CD Laddering Strategy
A CD ladder splits your money across multiple CD terms so you get higher rates while maintaining regular access:
Sample $50,000 CD Ladder
| CD | Amount | Term | Rate | Matures |
|---|---|---|---|---|
| CD 1 | $10,000 | 12-month | 4.75% | March 2027 |
| CD 2 | $10,000 | 18-month | 4.25% | September 2027 |
| CD 3 | $10,000 | 24-month | 4.00% | March 2028 |
| CD 4 | $10,000 | 36-month | 3.80% | March 2029 |
| CD 5 | $10,000 | 60-month | 3.60% | March 2031 |
When each CD matures, reinvest into a new 60-month CD. After 5 years, you’ll have one CD maturing every year — combining the higher rates of long-term CDs with regular access to your money.

• • • • •

## [Required action]
Copy the CD laddering text starting with "CD Laddering Strategy" and going on through "to your money.", and rename "regular access" to "steady access" everywhere it occurs. The lines that come next are separate material and are not part of the CD laddering text.

• • • • •

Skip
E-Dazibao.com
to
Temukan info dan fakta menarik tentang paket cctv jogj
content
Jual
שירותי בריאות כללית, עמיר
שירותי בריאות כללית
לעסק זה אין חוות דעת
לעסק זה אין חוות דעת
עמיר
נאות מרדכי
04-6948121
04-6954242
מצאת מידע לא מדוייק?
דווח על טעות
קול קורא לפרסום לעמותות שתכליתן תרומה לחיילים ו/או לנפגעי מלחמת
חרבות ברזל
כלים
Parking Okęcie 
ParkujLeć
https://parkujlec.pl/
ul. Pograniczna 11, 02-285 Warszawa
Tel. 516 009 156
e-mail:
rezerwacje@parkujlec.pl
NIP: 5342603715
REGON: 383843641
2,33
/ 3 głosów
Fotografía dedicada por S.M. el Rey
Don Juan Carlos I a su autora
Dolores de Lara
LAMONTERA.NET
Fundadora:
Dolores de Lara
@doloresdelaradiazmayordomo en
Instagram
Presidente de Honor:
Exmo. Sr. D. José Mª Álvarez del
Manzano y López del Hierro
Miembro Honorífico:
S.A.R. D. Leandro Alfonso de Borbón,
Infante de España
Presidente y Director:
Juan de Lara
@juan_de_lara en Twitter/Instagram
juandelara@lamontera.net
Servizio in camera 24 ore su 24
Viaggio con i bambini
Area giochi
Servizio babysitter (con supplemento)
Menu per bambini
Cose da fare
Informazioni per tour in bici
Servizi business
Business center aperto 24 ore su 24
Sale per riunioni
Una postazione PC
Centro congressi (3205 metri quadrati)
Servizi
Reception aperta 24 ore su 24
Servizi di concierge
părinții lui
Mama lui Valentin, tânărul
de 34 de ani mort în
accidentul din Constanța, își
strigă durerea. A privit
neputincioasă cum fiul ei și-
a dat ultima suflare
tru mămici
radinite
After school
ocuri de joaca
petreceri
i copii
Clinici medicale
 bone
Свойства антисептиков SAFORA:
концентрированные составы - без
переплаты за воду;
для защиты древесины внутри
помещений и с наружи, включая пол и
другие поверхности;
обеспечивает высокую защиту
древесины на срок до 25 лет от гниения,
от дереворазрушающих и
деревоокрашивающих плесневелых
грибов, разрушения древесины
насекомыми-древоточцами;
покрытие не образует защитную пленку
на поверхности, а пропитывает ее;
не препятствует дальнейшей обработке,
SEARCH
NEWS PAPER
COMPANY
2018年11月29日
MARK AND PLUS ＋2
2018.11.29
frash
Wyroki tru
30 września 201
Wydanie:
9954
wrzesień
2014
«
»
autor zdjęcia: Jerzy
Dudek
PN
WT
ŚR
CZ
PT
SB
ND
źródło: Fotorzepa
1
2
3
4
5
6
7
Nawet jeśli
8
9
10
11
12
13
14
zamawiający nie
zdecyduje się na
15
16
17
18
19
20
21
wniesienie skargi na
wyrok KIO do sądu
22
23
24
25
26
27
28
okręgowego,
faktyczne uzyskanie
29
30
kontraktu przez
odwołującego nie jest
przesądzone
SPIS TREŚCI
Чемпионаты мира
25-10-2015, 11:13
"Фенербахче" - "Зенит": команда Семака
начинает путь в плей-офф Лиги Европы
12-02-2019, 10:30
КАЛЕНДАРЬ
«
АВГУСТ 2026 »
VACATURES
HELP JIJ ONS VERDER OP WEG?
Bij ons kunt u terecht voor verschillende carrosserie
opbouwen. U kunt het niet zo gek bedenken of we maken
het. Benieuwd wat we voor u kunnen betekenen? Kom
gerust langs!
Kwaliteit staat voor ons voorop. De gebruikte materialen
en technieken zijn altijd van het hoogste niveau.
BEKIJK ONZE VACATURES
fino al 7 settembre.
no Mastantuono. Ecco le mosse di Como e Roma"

• • • • •

## [Exercise answer]
CD Laddering Strategy
A CD ladder splits your money across multiple CD terms so you get higher rates while maintaining steady access:
Sample $50,000 CD Ladder
| CD | Amount | Term | Rate | Matures |
|---|---|---|---|---|
| CD 1 | $10,000 | 12-month | 4.75% | March 2027 |
| CD 2 | $10,000 | 18-month | 4.25% | September 2027 |
| CD 3 | $10,000 | 24-month | 4.00% | March 2028 |
| CD 4 | $10,000 | 36-month | 3.80% | March 2029 |
| CD 5 | $10,000 | 60-month | 3.60% | March 2031 |
When each CD matures, reinvest into a new 60-month CD. After 5 years, you’ll have one CD maturing every year — combining the higher rates of long-term CDs with steady access to your money.